Virus Laboratory, Agricultural Research Organization, The Volcani Center, Bet Dagan 50250
and¹ Department of Neurobiology, The Weizmann Institute of Science, Rehovot 76100, Israel

Complementary DNA (cDNA) of citrus tristeza virus (CTV) RNA, synthesized using calf thymus DNA random primers, was converted to a double-stranded form and inserted into the PstI site of the Escherichia coli pBR322 plasmid by the G-C tailing method. Bacterial clones harbouring virus-specific sequences were detected by colony hybridization with a ³²P-labelled viral RNA probe.
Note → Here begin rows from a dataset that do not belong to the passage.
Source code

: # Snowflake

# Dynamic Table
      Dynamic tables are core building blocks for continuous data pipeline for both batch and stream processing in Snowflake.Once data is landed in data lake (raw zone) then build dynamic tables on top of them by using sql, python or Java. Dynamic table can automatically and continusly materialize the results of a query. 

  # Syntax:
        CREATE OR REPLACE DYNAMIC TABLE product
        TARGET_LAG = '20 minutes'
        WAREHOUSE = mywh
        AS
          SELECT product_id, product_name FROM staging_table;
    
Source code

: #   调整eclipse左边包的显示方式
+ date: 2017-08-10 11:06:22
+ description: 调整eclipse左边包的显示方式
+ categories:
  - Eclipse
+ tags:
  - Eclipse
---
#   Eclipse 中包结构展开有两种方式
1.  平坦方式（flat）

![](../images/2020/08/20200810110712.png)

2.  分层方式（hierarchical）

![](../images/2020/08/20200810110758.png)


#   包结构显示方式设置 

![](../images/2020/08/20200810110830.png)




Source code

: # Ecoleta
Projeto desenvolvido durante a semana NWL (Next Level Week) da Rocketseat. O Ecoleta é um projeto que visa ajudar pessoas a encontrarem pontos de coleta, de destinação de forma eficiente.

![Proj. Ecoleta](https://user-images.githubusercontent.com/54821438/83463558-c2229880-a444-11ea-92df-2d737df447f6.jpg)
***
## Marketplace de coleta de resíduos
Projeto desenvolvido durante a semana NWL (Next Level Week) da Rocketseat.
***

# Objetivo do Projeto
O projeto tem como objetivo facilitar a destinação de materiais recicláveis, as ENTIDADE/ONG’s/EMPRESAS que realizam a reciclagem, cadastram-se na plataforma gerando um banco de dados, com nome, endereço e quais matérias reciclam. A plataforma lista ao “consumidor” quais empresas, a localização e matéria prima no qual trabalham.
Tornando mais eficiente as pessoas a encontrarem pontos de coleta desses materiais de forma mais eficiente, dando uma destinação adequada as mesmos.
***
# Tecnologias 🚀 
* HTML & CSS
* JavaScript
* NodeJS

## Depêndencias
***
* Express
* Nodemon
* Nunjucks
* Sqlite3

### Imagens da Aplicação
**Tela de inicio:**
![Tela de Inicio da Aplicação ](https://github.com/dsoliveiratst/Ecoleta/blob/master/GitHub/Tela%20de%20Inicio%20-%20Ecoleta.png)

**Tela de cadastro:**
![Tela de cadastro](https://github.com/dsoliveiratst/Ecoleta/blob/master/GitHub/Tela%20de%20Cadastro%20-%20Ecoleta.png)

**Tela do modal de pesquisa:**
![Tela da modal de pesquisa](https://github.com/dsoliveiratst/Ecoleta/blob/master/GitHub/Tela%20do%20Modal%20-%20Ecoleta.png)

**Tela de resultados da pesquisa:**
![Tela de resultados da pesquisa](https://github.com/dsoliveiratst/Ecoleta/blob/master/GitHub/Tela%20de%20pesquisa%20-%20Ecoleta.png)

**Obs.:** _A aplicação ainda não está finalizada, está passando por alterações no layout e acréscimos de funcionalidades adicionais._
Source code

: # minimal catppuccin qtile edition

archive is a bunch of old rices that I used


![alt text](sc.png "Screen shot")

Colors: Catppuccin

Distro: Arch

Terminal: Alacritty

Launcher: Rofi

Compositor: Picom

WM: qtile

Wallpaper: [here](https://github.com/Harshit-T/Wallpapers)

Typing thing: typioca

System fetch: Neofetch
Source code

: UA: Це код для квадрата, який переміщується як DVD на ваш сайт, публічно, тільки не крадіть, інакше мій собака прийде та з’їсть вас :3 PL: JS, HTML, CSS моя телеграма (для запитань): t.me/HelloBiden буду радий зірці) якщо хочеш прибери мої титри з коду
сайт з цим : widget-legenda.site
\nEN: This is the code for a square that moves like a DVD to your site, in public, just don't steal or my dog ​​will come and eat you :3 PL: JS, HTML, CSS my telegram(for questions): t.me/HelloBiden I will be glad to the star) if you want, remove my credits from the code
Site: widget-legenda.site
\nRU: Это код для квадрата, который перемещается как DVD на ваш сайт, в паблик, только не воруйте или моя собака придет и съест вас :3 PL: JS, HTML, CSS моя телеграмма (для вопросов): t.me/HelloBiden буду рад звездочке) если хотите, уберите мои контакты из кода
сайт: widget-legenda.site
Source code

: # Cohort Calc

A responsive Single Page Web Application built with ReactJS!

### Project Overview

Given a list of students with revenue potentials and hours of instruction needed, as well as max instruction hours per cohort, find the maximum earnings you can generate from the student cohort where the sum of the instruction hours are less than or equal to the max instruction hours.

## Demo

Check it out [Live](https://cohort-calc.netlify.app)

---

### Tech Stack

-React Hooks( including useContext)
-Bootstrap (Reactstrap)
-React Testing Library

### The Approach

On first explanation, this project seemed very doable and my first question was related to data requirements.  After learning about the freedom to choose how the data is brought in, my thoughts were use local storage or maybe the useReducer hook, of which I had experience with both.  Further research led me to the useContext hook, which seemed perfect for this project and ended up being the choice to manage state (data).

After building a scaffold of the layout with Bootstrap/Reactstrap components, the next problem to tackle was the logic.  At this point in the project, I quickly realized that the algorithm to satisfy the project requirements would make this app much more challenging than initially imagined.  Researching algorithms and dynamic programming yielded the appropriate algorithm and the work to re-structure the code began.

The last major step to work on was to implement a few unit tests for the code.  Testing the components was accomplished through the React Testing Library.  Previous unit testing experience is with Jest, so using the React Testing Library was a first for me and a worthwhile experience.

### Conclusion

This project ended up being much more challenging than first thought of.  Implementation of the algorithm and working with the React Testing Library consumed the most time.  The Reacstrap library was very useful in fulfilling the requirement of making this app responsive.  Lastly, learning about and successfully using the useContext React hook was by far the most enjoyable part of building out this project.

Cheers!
Hybridization patterns of denatured virus RNA revealed the presence of three types of specific clones: those hybridizing with a distinct narrow band corresponding to the full-length virus RNA, those hybridizing with a broader band of virus RNA sequences, and those hybridizing with several distinct virus-related RNA bands. Similar patterns were obtained when these clones were hybridized to purified double-stranded RNA from CTV-infected plants. None of these cDNA clones hybridized with similarly treated preparations extracted from healthy plants. The origin of variation among the CTV clones is discussed.

Keywords: molecular cloning, citrus tristeza virus, cDNA, dsRNA

Received 18 February 1983; accepted 20 April 1983.